Kaweah Health (formerly known as Kaweah Delta Medical Center) was formed in March 1961 by a community vote. The Tulare County Board of Supervisors appointed the first governing board. The medical center opened in July 1963, when the Board of Directors leased the former Visalia Municipal Hospital, a 68-bed facility, to provide basic health care to the local community. Kaweah Health Medical Center is still in operation at this site. The original building, constructed in 1936, was in use until a new hospital building, now the Mineral King building, was ready in 1969. In the 1980s, the building footprint was significantly expanded with west and east extensions to accommodate intensive care, labor and delivery, pediatrics, and additional dedicated units. In 2004, the southwest tower along Mill Creek was constructed. It was the site of the Automobile Club of Southern California after it moved from its first office in Visalia in 1941. Kaweah Health's six-floor Acequia Wing opened its doors in 2009, focused on cardiovascular health. It added a new Telemetry Department, Cardiac Surgery and Catheterization Labs, three surgery suites, and a Cardiac Intensive Care Unit. Additionally, the wing added 38 post-delivery rooms for mothers and babies and expanded the Emergency Department, which handles more than 90,000 visits a year. The expanded ED included four state-of-the-art trauma bays, four critical-care beds, eight new treatment rooms, and a helipad. In 2020, the previously shelled-in 5th and 6th floors of the Acequia Wing were opened, adding 24 new intermediate intensive care beds and a state-of-the-art 23-bed neonatal intensive care unit (NICU). In the spring of 2021, Kaweah Health expanded the emergency department, adding 24 new patient rooms to bring the total number of ED rooms to 65, with an additional 8 bays dedicated to expedited care for less-intensive patients. Around this time, Kaweah Delta officially rebranded to Kaweah Health.

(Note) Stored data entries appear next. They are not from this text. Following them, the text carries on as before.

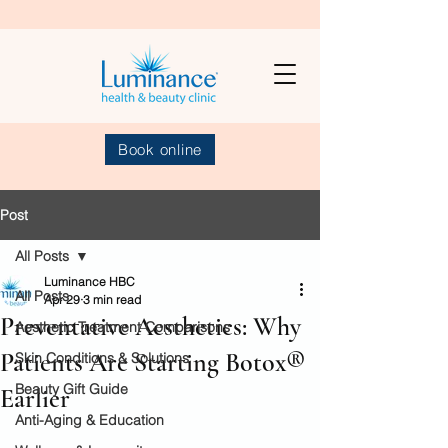
Book online
Post
All Posts
Luminance HBC
All Posts
Apr 29
3 min read
Preventative Aesthetics: Why
Aesthetic Treatment Comparisons
Patients Are Starting Botox®
Skin Conditions & Solutions
Beauty Gift Guide
Earlier
Anti-Aging & Education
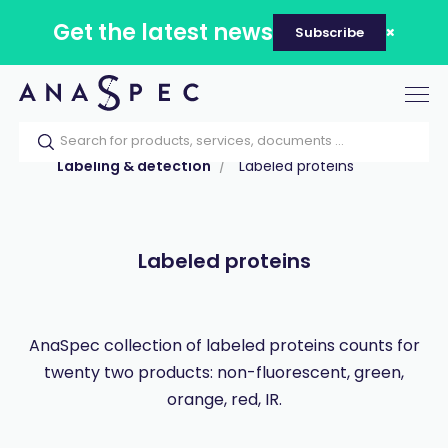
Get the latest news
Subscribe
Tog
nav
Home
Our catalog
Products
Labeling & detection
Labeled proteins
Labeled proteins
AnaSpec collection of labeled proteins counts for
twenty two products: non-fluorescent, green,
orange, red, IR.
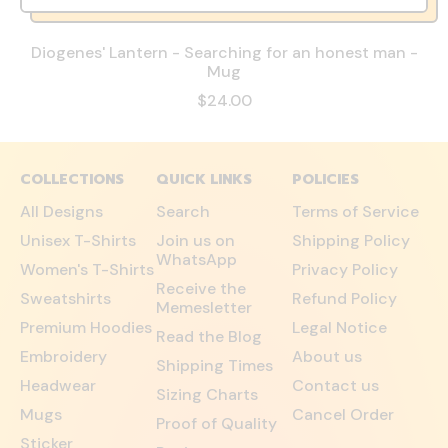
Diogenes' Lantern - Searching for an honest man -
Mug
R
$24.00
e
g
u
l
COLLECTIONS
QUICK LINKS
POLICIES
a
All Designs
Search
Terms of Service
r
p
Unisex T-Shirts
Join us on
Shipping Policy
r
WhatsApp
Women's T-Shirts
Privacy Policy
i
Receive the
c
Sweatshirts
Refund Policy
Memesletter
e
Premium Hoodies
Legal Notice
Read the Blog
Embroidery
About us
Shipping Times
Headwear
Contact us
Sizing Charts
Mugs
Cancel Order
Proof of Quality
Sticker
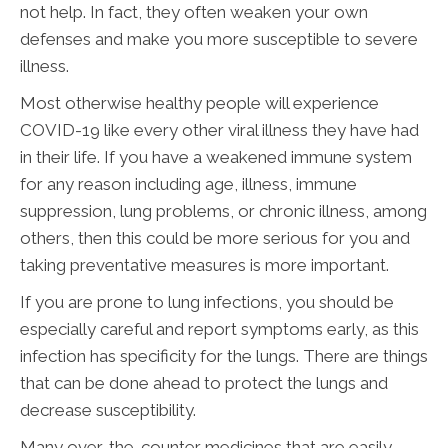
not help. In fact, they often weaken your own
defenses and make you more susceptible to severe
illness.
Most otherwise healthy people will experience
COVID-19 like every other viral illness they have had
in their life. If you have a weakened immune system
for any reason including age, illness, immune
suppression, lung problems, or chronic illness, among
others, then this could be more serious for you and
taking preventative measures is more important.
If you are prone to lung infections, you should be
especially careful and report symptoms early, as this
infection has specificity for the lungs. There are things
that can be done ahead to protect the lungs and
decrease susceptibility.
Many over-the-counter medicines that are easily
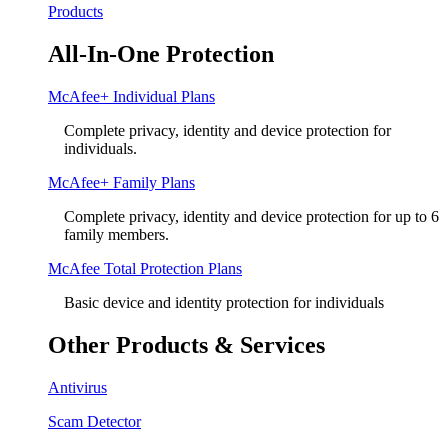
Products
All-In-One Protection
McAfee+ Individual Plans
Complete privacy, identity and device protection for
individuals.
McAfee+ Family Plans
Complete privacy, identity and device protection for up to 6
family members.
McAfee Total Protection Plans​
Basic device and identity protection for individuals
Other Products & Services
Antivirus
Scam Detector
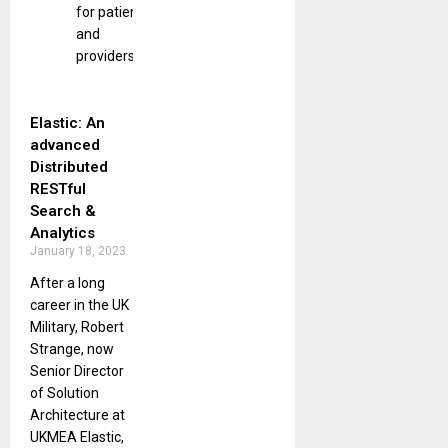
for patients
and
providers.
Elastic: An
advanced
Distributed
RESTful
Search &
Analytics
January 18, 2023
After a long
career in the UK
Military, Robert
Strange, now
Senior Director
of Solution
Architecture at
UKMEA Elastic,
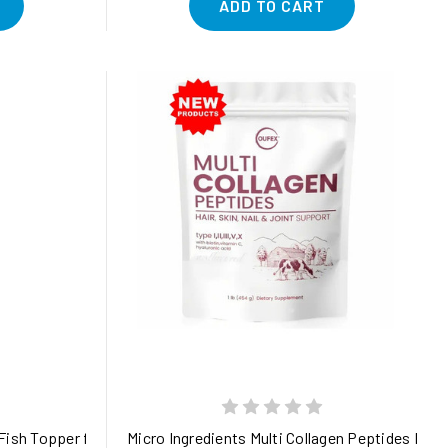
ADD TO CART
ency and safety 1.5 oz
ish Topper for Gut, Joint, Skin, and Immune Health in Dogs
Micro Ingredients Multi Collagen Peptides Powder,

In July 2013, Kaweah Health established residency training programs in Family Medicine and Emergency Medicine, followed by a Psychiatry residency program in 2014, Surgery and Transitional Year programs in 2015, and an Anesthesiology residency in 2017. A Child and Adolescent Psychiatry fellowship program was established in 2022. As of the academic year 2024, all Kaweah Health programs are accredited by the Accreditation Council of Graduate Medical Education (ACGME), and include a total of over 100 training positions.